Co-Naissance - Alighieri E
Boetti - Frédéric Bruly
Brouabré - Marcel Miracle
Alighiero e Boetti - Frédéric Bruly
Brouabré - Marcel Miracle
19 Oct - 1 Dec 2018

任务要求 => 请把上面材料里的每一行文字一字不改地摘录出来。

完成结果 =>
Co-Naissance - Alighieri E
Boetti - Frédéric Bruly
Brouabré - Marcel Miracle
Alighiero e Boetti - Frédéric Bruly
Brouabré - Marcel Miracle
19 Oct - 1 Dec 2018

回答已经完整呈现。